• [PROBLEM DESCRIPTION] Please output each nonblank line of the source text in the records below as a numbered list, leaving out blank lines.

RECORDS FOR THE EXERCISE Block Start

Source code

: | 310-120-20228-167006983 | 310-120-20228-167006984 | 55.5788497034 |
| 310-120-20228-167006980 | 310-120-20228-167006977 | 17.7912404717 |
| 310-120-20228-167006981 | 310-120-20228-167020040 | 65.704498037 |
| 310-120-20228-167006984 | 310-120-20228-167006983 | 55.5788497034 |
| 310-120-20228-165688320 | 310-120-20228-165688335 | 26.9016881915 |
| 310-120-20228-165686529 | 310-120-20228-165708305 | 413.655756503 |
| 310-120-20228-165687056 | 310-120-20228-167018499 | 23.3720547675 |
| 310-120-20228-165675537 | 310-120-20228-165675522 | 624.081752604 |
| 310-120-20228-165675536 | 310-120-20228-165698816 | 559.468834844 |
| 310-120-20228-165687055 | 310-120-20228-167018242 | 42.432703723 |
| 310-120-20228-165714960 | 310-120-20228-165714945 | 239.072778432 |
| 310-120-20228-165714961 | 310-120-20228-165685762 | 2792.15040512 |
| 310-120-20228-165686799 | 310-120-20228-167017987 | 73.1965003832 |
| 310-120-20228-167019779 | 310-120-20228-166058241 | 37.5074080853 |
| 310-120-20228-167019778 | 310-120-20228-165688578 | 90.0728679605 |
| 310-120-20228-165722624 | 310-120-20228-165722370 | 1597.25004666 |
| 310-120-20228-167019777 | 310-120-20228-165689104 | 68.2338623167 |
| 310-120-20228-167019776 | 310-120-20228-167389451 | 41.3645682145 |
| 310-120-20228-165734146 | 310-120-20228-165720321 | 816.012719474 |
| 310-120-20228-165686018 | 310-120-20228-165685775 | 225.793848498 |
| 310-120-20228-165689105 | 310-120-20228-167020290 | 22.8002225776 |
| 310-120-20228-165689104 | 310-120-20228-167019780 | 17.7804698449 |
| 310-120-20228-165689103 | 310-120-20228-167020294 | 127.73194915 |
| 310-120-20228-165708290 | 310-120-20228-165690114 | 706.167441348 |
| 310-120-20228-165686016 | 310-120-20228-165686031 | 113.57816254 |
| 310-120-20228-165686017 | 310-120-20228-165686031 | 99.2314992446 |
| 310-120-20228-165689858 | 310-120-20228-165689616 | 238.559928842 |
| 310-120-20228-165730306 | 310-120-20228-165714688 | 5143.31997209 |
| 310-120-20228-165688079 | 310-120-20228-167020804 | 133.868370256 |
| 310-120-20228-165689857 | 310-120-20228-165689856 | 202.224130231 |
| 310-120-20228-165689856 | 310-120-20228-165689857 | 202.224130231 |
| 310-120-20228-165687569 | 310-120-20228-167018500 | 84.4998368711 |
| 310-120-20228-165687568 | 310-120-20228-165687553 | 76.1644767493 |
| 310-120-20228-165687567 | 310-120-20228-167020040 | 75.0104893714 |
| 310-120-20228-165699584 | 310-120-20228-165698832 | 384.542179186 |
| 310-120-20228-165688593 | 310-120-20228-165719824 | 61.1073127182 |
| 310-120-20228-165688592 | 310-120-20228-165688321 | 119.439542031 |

RECORDS FOR THE EXERCISE Block End

• [WRITTEN RESPONSE]
1. Source code
2. : | 310-120-20228-167006983 | 310-120-20228-167006984 | 55.5788497034 |
3. | 310-120-20228-167006980 | 310-120-20228-167006977 | 17.7912404717 |
4. | 310-120-20228-167006981 | 310-120-20228-167020040 | 65.704498037 |
5. | 310-120-20228-167006984 | 310-120-20228-167006983 | 55.5788497034 |
6. | 310-120-20228-165688320 | 310-120-20228-165688335 | 26.9016881915 |
7. | 310-120-20228-165686529 | 310-120-20228-165708305 | 413.655756503 |
8. | 310-120-20228-165687056 | 310-120-20228-167018499 | 23.3720547675 |
9. | 310-120-20228-165675537 | 310-120-20228-165675522 | 624.081752604 |
10. | 310-120-20228-165675536 | 310-120-20228-165698816 | 559.468834844 |
11. | 310-120-20228-165687055 | 310-120-20228-167018242 | 42.432703723 |
12. | 310-120-20228-165714960 | 310-120-20228-165714945 | 239.072778432 |
13. | 310-120-20228-165714961 | 310-120-20228-165685762 | 2792.15040512 |
14. | 310-120-20228-165686799 | 310-120-20228-167017987 | 73.1965003832 |
15. | 310-120-20228-167019779 | 310-120-20228-166058241 | 37.5074080853 |
16. | 310-120-20228-167019778 | 310-120-20228-165688578 | 90.0728679605 |
17. | 310-120-20228-165722624 | 310-120-20228-165722370 | 1597.25004666 |
18. | 310-120-20228-167019777 | 310-120-20228-165689104 | 68.2338623167 |
19. | 310-120-20228-167019776 | 310-120-20228-167389451 | 41.3645682145 |
20. | 310-120-20228-165734146 | 310-120-20228-165720321 | 816.012719474 |
21. | 310-120-20228-165686018 | 310-120-20228-165685775 | 225.793848498 |
22. | 310-120-20228-165689105 | 310-120-20228-167020290 | 22.8002225776 |
23. | 310-120-20228-165689104 | 310-120-20228-167019780 | 17.7804698449 |
24. | 310-120-20228-165689103 | 310-120-20228-167020294 | 127.73194915 |
25. | 310-120-20228-165708290 | 310-120-20228-165690114 | 706.167441348 |
26. | 310-120-20228-165686016 | 310-120-20228-165686031 | 113.57816254 |
27. | 310-120-20228-165686017 | 310-120-20228-165686031 | 99.2314992446 |
28. | 310-120-20228-165689858 | 310-120-20228-165689616 | 238.559928842 |
29. | 310-120-20228-165730306 | 310-120-20228-165714688 | 5143.31997209 |
30. | 310-120-20228-165688079 | 310-120-20228-167020804 | 133.868370256 |
31. | 310-120-20228-165689857 | 310-120-20228-165689856 | 202.224130231 |
32. | 310-120-20228-165689856 | 310-120-20228-165689857 | 202.224130231 |
33. | 310-120-20228-165687569 | 310-120-20228-167018500 | 84.4998368711 |
34. | 310-120-20228-165687568 | 310-120-20228-165687553 | 76.1644767493 |
35. | 310-120-20228-165687567 | 310-120-20228-167020040 | 75.0104893714 |
36. | 310-120-20228-165699584 | 310-120-20228-165698832 | 384.542179186 |
37. | 310-120-20228-165688593 | 310-120-20228-165719824 | 61.1073127182 |
38. | 310-120-20228-165688592 | 310-120-20228-165688321 | 119.439542031 |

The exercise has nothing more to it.